REQUIRED ACTION 1
Say whether each statement agrees with the text on virtualization in HPC. Answer yes or no for each, and quote the deciding words of the text exactly. (a) With virtualization, end users or ISVs choose the operating system. (b) A site using virtualization can no longer offer standard software environments. (c) Live Migration can move running workloads onto fewer resources to manage power.
REQUIRED ACTION 2
In the entries, rewrite the lines from the line with "The transparent glass water at center is closer" to the line with "You are a photographer taking", replacing "photographer" with "spectator" and leaving everything else unchanged.

DOCUMENT EXTRACT

--------------------------------

This and the next few slides outline several of the dozen or so use-cases for virtualization in HPC. The value of these use-cases to an HPC customer needs to be measured against any performance degradations introduced by virtualization to assess the utility of a virtualized HPC approach. I believe that several of these use-cases are compelling enough for virtualization to warrant serious attention from the HPC community as a future path for the entire community.

Heterogeneity. Many HPC sites support end users with a wide array of software requirements. While some may be able to use the default operating system version installed at a site, others may require a different version of the same OS due to application constraints. Yet others may require a completely different OS or the installation of other non-standard software on their compute nodes. With virtualization, the choice of operating system, application, and software stack is left to end users (or ISVs) who package their software into pre-built virtual machines for execution on an HPC hardware resource, much the way cloud computing offerings work today. In such an environment, site administrators manage the life cycle of virtual machines rather than configuring and providing a proliferation of different software stacks to meet their users' disparate needs. Of course, a site may still elect to make standard software environments available for those users who do not require custom compute environments.

Effective distributed resource management is an important aspect of HPC site administration. Scheduling a mixture of jobs of various sizes and priorities onto shared compute resources is a complex process that can often lead to less than optimal use of available resources. Using Live Migration, a distributed resource management system can make dynamic provisioning decisions to shift running jobs onto different compute nodes to free resources for an arriving high-priority job, or to consolidate running workloads onto fewer resources for power management purposes.

For those not familiar, Live Migration allows a running guest OS instance to be shifted from one physical machine to another without shutting it down. More precisely, the OS instance continues to run as its memory pages are migrated and then at some point, it is actually stopped so the remaining pages can be migrated to the new machine, at which point its execution can be resumed. The technique is described in detail in this paper.

--------------------------------

TASK MATERIAL
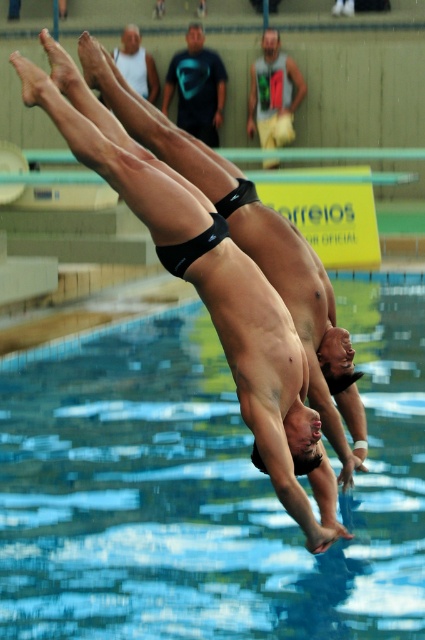
You are a photographer trying to capture the divers in the air. You notice the transparent glass water at center and the black matte swim trunks at center. Which object is closer to the camera?

The transparent glass water at center is closer to the camera because the black matte swim trunks at center is behind it.

You are a photographer taking a picture of the divers from the poolside. You notice two shirts, the green fabric shirt at upper center and the white matte tank top at upper center. Which shirt will appear larger in your photo?

The green fabric shirt at upper center is closer to the viewer than the white matte tank top at upper center, so it will appear larger in the photo.

You are a photographer trying to capture the divers midair. You notice the transparent glass water at center and the green fabric shirt at upper center in your viewfinder. Which object is positioned lower in the frame?

The transparent glass water at center is positioned below the green fabric shirt at upper center, so the transparent glass water at center is lower in the frame.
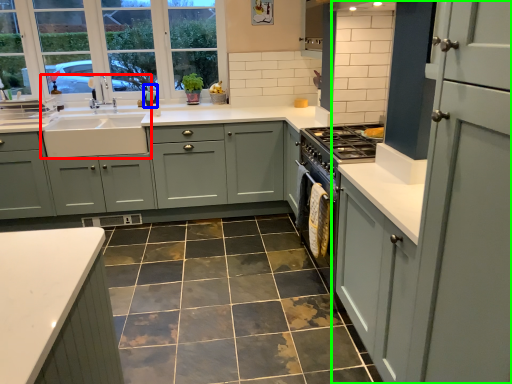
Question: Estimate the real-world distances between objects in this image. Which object is farther from sink (highlighted by a red box), teal (highlighted by a blue box) or cabinetry (highlighted by a green box)?

Choices:
 (A) teal
 (B) cabinetry

Answer: (B)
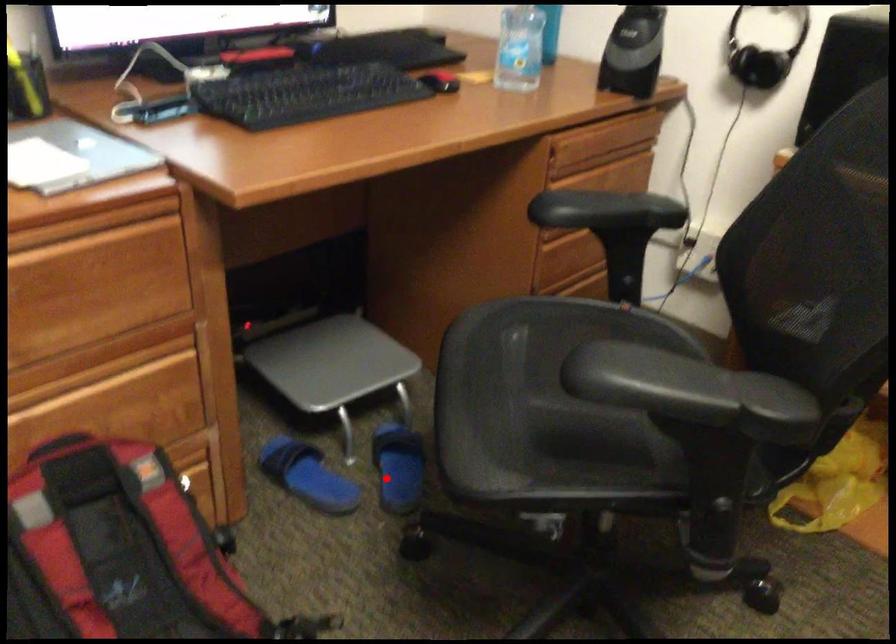
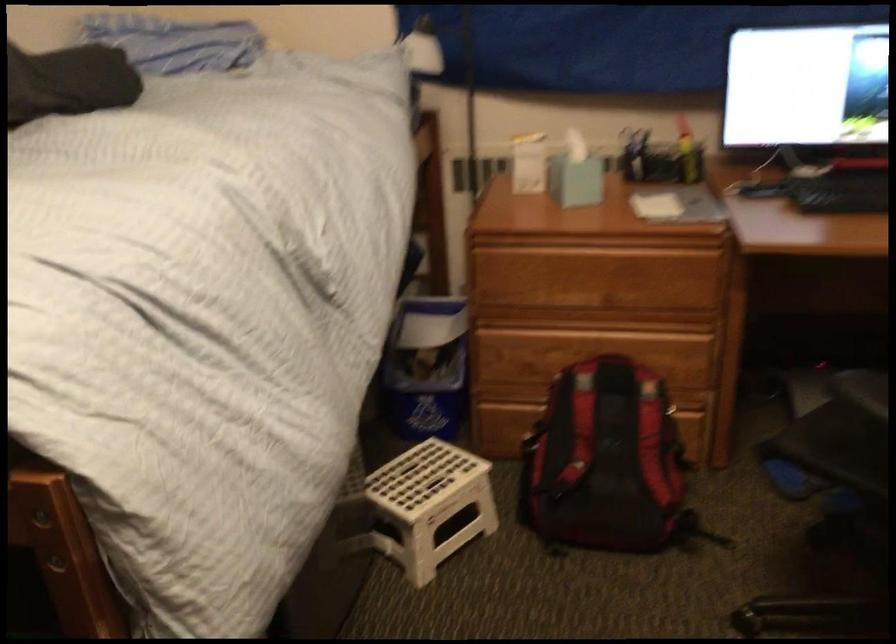
Find the pixel in the second image that matches the highlighted location in the first image.

(833, 495)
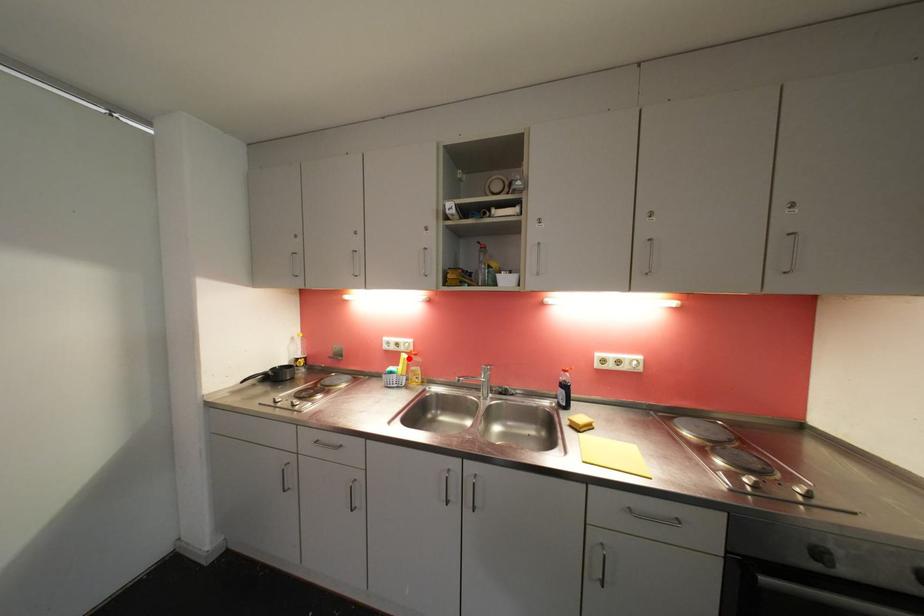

--------------------------------

PROBLEM SOLUTION 1
(a) Yes: "the choice of operating system, application, and software stack is left to end users (or ISVs)"
(b) No: "a site may still elect to make standard software environments available for those users who do not require custom compute environments"
(c) Yes: "to consolidate running workloads onto fewer resources for power management purposes"

PROBLEM SOLUTION 2
The transparent glass water at center is closer to the camera because the black matte swim trunks at center is behind it.

You are a spectator taking a picture of the divers from the poolside. You notice two shirts, the green fabric shirt at upper center and the white matte tank top at upper center. Which shirt will appear larger in your photo?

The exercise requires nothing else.